▶ **TASK INSTRUCTIONS**: Return, word for word, the part of the forum post that opens with the words containing "I am focusing" and closes with "pours and so on.".

▶ **DOCUMENT SECTION**:
I am focusing on me... shes not giving me much of an option with that understandably but that is also what I desire to be healthy and happy for me and the kids. But I love this woman and refuse to give up hope that we may reconcile and if that never happens again so be it. This is not getting in my way. I am healing day by day. Finally talking about the nightmare that has been my life. Just today I began to get back to basics with my babies well 3 of them as the 4th does not want to be here because she feels she doesn't have to listen to rules in my house(her mother's manipulation but she is only 6 so it isnt hard for her to do that to her). Board games bike riding pool date Saturday and dinosaur exhibit on Sunday. If I can fix the car that just broke down lol rains it pours and so on. 
She comes home late I just say i missed you instead of losing it... doesn't txt or call and I just say honey how are you how was your day I was worried when I hadn't heard from you as it's been so hot lately especially at work. And the thing is it's not forced.. I have no desire or urge to flip out on her.. my love for her snd desire to reconcile is because she means the very world to me. If that seems wrong than I guess wrong but if it was hindering me fixing me or moving on I wouldn't allow it to continue. Fact is she has been broken and hurt and damaged. I have no issue with taking her anger her hurt her pain when she forces it on me.. I deserve that and I own it. It's not lack of dignity although maybe you see it that way and that's your right but to me it's repentance. She isn't beating me and as far as I know(aside from a few doubts and concerns) she isn't cheating on me again. So I'll take her distance and coldness for a time because shes owed that at least..

▶ **RAW DATA**:
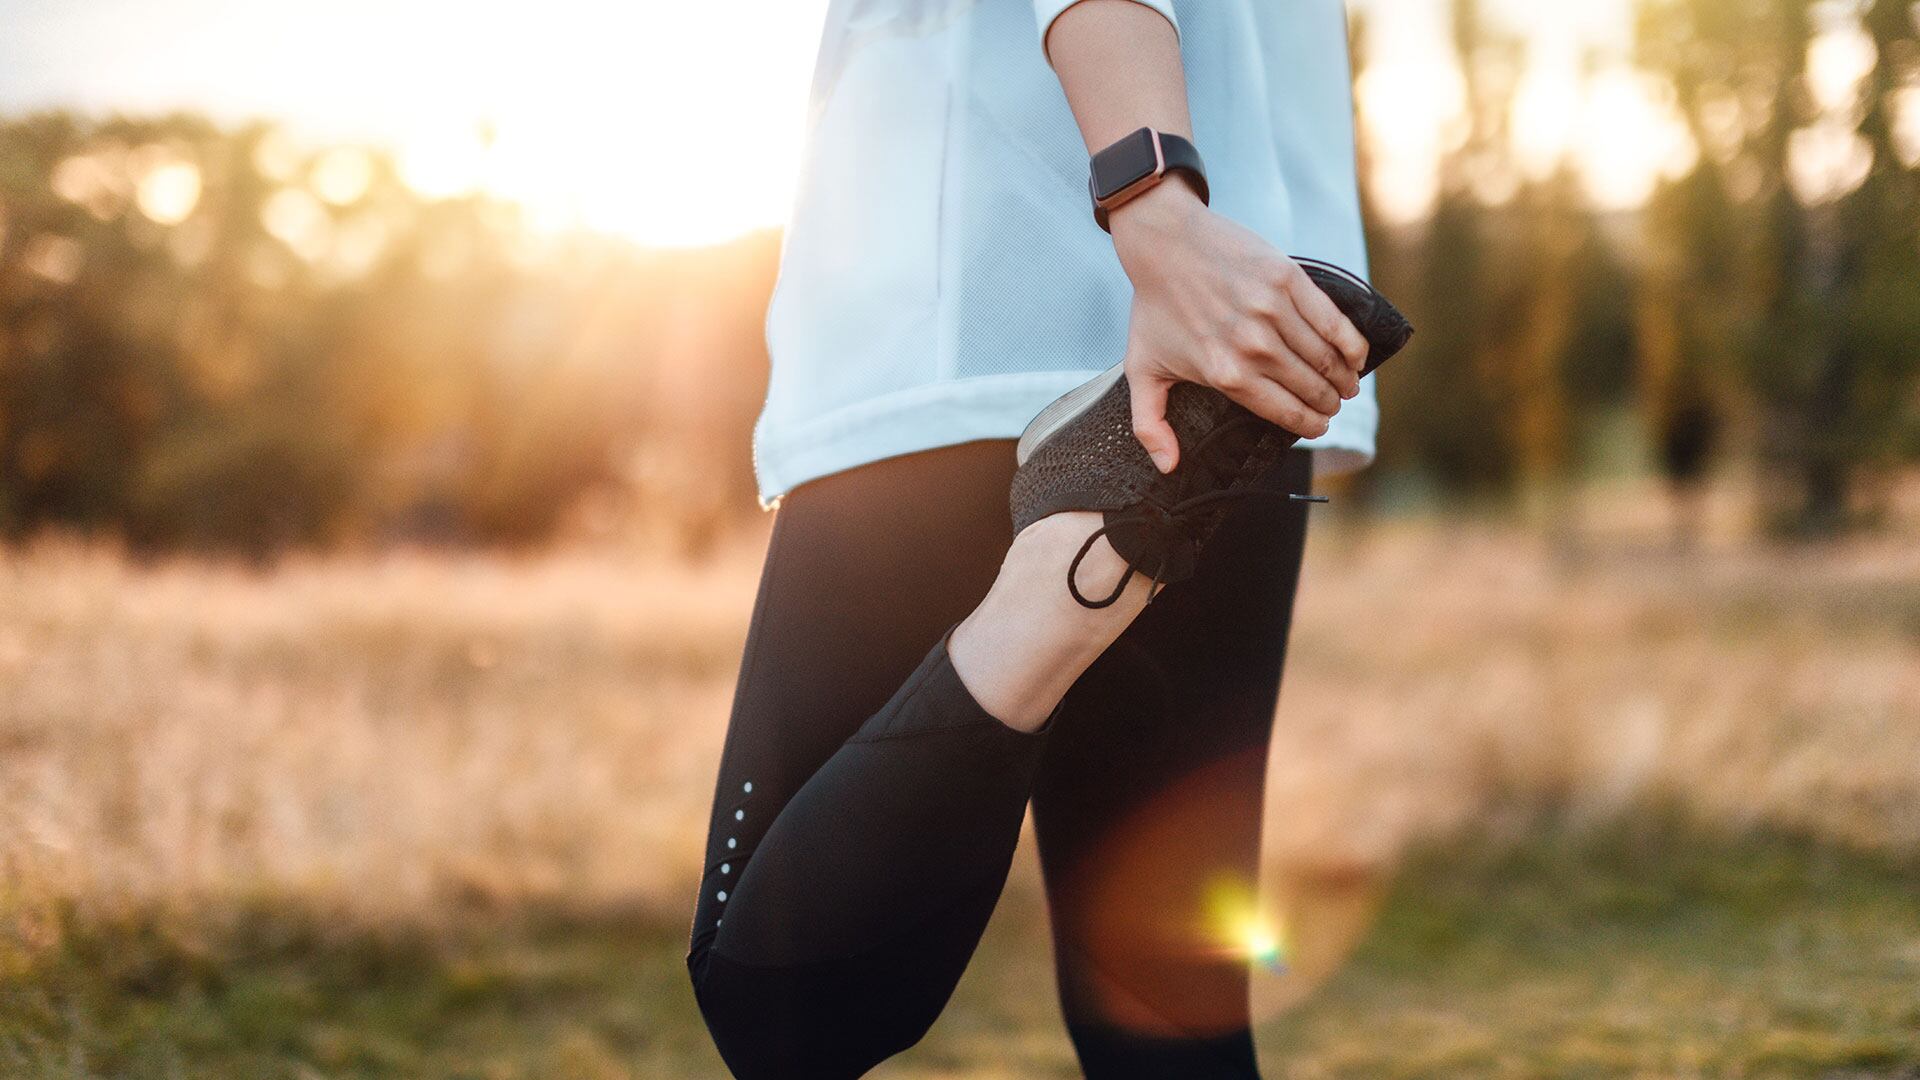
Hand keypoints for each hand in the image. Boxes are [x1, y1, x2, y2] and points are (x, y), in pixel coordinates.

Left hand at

▶ **YOUR RESPONSE**:
I am focusing on me... shes not giving me much of an option with that understandably but that is also what I desire to be healthy and happy for me and the kids. But I love this woman and refuse to give up hope that we may reconcile and if that never happens again so be it. This is not getting in my way. I am healing day by day. Finally talking about the nightmare that has been my life. Just today I began to get back to basics with my babies well 3 of them as the 4th does not want to be here because she feels she doesn't have to listen to rules in my house(her mother's manipulation but she is only 6 so it isnt hard for her to do that to her). Board games bike riding pool date Saturday and dinosaur exhibit on Sunday. If I can fix the car that just broke down lol rains it pours and so on.